**Given records:**
*** Block opens ***

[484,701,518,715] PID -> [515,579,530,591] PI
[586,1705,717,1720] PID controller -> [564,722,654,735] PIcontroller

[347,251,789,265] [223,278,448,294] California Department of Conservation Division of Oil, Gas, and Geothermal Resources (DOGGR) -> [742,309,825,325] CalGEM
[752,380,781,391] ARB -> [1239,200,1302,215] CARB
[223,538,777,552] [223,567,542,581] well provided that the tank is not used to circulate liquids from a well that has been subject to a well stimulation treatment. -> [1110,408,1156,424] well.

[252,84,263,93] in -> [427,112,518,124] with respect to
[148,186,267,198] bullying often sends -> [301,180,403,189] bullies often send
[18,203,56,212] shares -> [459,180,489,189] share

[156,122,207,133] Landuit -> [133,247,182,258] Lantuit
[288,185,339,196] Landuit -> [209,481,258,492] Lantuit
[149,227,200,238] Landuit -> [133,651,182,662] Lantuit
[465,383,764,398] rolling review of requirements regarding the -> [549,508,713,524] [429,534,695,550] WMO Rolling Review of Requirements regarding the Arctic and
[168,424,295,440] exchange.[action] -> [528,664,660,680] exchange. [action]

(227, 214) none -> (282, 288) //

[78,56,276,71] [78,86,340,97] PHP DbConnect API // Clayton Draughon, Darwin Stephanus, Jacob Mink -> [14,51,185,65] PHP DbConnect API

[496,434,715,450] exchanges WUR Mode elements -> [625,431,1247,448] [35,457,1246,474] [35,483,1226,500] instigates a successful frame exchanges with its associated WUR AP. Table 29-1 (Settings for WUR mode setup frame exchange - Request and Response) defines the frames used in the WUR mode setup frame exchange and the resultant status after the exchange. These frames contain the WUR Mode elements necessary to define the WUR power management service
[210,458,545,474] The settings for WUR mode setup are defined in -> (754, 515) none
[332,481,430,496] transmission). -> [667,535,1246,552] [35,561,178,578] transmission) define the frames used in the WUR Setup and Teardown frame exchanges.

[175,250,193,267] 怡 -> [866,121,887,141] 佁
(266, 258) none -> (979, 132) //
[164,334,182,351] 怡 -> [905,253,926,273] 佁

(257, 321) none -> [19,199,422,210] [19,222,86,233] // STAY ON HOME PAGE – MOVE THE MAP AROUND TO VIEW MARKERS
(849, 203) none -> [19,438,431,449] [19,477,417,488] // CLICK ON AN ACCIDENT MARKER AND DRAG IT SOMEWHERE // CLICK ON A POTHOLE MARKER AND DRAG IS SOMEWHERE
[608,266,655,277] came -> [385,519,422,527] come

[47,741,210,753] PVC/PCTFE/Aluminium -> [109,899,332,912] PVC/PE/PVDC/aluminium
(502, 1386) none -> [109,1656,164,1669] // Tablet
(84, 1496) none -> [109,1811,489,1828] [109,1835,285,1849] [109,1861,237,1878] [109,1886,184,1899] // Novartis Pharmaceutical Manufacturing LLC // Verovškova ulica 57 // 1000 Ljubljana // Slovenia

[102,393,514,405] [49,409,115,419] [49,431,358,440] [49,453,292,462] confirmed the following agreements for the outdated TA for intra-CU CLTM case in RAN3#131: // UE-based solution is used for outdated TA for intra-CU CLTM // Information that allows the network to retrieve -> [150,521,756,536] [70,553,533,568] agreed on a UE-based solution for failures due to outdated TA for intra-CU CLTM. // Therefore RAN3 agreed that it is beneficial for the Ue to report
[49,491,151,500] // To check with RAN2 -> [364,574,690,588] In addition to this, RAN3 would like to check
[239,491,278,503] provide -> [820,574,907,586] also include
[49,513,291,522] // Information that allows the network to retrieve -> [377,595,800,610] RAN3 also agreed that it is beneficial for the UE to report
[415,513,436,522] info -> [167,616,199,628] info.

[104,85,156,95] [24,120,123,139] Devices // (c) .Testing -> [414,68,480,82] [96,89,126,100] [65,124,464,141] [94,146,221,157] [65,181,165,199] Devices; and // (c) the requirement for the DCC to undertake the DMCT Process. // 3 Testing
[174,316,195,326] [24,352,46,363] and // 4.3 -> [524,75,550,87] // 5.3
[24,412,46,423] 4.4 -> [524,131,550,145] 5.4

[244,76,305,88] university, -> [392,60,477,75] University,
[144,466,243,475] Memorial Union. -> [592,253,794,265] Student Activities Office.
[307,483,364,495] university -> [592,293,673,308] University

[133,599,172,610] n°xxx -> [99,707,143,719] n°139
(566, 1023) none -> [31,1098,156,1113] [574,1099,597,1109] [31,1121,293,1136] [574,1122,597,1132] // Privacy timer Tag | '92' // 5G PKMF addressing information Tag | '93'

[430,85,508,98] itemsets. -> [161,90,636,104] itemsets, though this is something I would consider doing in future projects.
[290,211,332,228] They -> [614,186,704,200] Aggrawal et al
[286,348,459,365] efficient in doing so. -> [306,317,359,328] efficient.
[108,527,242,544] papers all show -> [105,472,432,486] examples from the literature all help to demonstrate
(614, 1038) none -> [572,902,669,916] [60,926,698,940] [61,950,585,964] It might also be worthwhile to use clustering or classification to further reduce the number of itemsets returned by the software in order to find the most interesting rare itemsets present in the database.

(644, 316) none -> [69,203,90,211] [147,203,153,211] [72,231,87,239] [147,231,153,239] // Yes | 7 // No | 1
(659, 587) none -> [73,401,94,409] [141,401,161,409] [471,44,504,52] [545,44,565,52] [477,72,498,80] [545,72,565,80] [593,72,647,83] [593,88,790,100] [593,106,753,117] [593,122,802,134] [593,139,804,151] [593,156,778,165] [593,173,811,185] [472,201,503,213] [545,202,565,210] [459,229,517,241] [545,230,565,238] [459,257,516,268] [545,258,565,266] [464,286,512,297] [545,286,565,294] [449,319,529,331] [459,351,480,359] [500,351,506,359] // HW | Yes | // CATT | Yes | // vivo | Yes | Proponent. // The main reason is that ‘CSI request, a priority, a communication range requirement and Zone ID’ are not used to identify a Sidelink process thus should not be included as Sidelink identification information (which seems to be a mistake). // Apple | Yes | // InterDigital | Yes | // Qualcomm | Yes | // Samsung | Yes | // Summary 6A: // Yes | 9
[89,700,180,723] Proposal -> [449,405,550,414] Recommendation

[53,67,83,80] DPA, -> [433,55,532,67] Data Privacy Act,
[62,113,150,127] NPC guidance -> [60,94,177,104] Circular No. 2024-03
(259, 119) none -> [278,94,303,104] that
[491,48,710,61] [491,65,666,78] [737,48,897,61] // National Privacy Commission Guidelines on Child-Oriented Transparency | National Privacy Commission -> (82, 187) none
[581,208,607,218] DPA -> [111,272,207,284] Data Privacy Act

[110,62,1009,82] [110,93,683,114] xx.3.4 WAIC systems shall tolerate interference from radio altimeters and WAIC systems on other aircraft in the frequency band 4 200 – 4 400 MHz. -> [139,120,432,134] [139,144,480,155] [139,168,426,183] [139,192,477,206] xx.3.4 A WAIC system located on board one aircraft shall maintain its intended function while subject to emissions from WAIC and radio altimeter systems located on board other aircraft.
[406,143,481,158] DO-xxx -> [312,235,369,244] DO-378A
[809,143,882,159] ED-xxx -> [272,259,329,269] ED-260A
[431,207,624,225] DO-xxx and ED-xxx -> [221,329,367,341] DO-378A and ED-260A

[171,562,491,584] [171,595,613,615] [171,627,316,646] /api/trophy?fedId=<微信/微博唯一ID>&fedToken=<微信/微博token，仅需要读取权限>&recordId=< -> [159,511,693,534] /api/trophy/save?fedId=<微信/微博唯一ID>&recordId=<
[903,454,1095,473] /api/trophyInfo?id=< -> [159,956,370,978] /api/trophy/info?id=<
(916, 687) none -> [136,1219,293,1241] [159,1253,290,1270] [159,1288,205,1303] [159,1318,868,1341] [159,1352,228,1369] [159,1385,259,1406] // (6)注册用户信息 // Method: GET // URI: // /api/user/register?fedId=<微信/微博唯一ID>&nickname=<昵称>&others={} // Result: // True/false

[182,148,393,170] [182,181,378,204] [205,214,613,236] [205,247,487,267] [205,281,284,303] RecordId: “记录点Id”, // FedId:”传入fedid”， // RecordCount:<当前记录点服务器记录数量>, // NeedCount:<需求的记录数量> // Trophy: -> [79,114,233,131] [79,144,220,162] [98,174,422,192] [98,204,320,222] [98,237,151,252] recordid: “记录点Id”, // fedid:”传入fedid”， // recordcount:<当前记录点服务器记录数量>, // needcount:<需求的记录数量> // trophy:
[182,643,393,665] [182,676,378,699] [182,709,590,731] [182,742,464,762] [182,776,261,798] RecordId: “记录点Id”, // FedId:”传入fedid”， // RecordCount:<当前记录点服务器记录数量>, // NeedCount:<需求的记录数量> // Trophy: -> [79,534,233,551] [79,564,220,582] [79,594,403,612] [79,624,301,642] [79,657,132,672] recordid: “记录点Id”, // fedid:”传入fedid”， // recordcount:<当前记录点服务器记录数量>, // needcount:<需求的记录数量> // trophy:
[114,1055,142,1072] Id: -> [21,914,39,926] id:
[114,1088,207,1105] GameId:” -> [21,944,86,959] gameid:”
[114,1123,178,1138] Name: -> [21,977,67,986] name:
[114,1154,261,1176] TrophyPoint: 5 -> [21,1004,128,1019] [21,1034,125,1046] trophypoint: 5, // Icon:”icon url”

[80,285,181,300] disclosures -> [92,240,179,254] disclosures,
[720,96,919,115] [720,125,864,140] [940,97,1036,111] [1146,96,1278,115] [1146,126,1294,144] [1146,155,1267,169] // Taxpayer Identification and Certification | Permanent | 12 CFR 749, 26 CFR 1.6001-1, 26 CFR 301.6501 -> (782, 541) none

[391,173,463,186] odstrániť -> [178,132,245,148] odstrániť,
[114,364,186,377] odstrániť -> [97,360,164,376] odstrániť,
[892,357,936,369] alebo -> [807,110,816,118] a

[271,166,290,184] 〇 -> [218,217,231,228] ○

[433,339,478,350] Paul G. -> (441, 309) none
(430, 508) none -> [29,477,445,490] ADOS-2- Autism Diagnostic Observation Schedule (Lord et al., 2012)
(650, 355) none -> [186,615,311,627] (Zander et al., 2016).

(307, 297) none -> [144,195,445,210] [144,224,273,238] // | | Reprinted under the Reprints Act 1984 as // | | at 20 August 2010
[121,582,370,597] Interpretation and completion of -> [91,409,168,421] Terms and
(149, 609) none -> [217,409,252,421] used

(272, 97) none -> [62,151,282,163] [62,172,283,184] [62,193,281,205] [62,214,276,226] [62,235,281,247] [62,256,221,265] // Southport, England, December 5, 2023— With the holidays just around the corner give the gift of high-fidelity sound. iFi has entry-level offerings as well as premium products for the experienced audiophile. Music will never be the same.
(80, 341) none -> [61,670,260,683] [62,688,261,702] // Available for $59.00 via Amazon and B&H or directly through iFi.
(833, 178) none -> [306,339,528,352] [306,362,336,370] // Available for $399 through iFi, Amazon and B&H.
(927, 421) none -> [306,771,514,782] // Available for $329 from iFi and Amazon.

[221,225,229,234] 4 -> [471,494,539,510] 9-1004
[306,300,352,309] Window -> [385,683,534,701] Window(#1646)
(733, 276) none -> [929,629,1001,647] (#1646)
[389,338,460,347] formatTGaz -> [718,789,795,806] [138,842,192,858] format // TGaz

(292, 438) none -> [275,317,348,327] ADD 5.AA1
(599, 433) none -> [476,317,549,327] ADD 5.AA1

*** Block closes ***

**Directive:**
In the listing above, find the line with "[332,481,430,496] transmission). ->" and the line with "[608,266,655,277] came ->". Output those two lines and every line between them, exactly as written.

**Expected answer:**
[332,481,430,496] transmission). -> [667,535,1246,552] [35,561,178,578] transmission) define the frames used in the WUR Setup and Teardown frame exchanges.

[175,250,193,267] 怡 -> [866,121,887,141] 佁
(266, 258) none -> (979, 132) //
[164,334,182,351] 怡 -> [905,253,926,273] 佁

(257, 321) none -> [19,199,422,210] [19,222,86,233] // STAY ON HOME PAGE – MOVE THE MAP AROUND TO VIEW MARKERS
(849, 203) none -> [19,438,431,449] [19,477,417,488] // CLICK ON AN ACCIDENT MARKER AND DRAG IT SOMEWHERE // CLICK ON A POTHOLE MARKER AND DRAG IS SOMEWHERE
[608,266,655,277] came -> [385,519,422,527] come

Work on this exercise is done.